For older, more traditional uses, you can cook cubed dahlias in honey and cinnamon. For a savory pancake, mix dahlia petals, cooked and chopped quelites (wild spinach), eggs (turkey or chicken), flour, grated cheese, and salt, make into patties, and fry in oil. You can also place the tubers in the middle of agave leaves (or alone) and cook in embers for an hour and eat with a little salt.

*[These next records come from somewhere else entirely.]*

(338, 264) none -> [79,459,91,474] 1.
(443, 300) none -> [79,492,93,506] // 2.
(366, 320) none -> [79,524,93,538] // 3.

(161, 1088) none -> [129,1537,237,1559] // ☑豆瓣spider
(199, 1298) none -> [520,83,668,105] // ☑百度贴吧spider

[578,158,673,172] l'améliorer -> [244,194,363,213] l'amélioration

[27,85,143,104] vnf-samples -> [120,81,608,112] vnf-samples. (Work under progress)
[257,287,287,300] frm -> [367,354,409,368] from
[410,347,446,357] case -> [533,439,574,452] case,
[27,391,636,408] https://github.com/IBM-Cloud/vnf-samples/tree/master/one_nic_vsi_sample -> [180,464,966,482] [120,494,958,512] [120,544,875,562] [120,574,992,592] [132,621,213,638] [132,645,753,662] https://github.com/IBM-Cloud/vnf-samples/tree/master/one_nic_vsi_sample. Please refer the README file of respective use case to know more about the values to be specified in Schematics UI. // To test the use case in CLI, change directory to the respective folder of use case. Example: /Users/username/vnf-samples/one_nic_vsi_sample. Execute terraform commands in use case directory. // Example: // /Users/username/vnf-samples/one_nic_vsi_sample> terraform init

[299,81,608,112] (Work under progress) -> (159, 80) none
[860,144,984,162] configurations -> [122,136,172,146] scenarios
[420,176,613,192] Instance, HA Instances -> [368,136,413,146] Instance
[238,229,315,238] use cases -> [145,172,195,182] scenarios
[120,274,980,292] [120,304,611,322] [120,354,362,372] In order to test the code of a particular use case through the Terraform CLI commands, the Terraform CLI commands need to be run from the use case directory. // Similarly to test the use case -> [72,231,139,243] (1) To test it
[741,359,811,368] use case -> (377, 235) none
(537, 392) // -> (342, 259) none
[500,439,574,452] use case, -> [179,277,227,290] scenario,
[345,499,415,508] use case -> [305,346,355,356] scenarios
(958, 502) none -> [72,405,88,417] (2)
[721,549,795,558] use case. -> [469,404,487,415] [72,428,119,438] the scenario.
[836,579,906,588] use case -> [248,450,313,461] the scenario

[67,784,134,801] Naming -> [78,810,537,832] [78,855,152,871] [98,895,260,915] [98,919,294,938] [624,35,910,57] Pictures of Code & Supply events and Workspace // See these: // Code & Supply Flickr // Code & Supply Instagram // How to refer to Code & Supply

Days to mature tubers: 120

Seeds per pack: 40

Germination rate: 95% on 03/21/2024

Planting / harvesting notes

Start the seeds in a moist potting soil mix, lightly cover them, and keep them moderately moist and warm. Germination should take 7-12 days. When the starts are about an inch tall, pot them up into 3" pots. Transplant them in the garden when they have filled in their pots and after the last danger of frost. Space plants in garden by 18-24". Trellis or stake as the plant grows tall. After the first frost in the fall, cut back the plant to 1-3" above the base of the plant. Lift the tubers carefully and gently (they can spread up to 12" in each direction under the soil). Gently shake off the soil and allow to cure in a cool, ventilated place for a week or so. Cut off broken-necked tubers and small root hairs. We simply store ours in a labeled paper bag, within a cardboard box in a cool, dry basement until spring!

Seed keeping notes

Allow the flowers to die back until brown and crispy. Cut the seed pod (spent flower) at the base and allow it to dry in a dry, ventilated place for another couple weeks. Separate the elongated, plump, black seeds from the papery spent flowers petals. Allow the seeds to dry on a paper towel, sheet, or paper bag in a dry, ventilated place for another week or two before storage.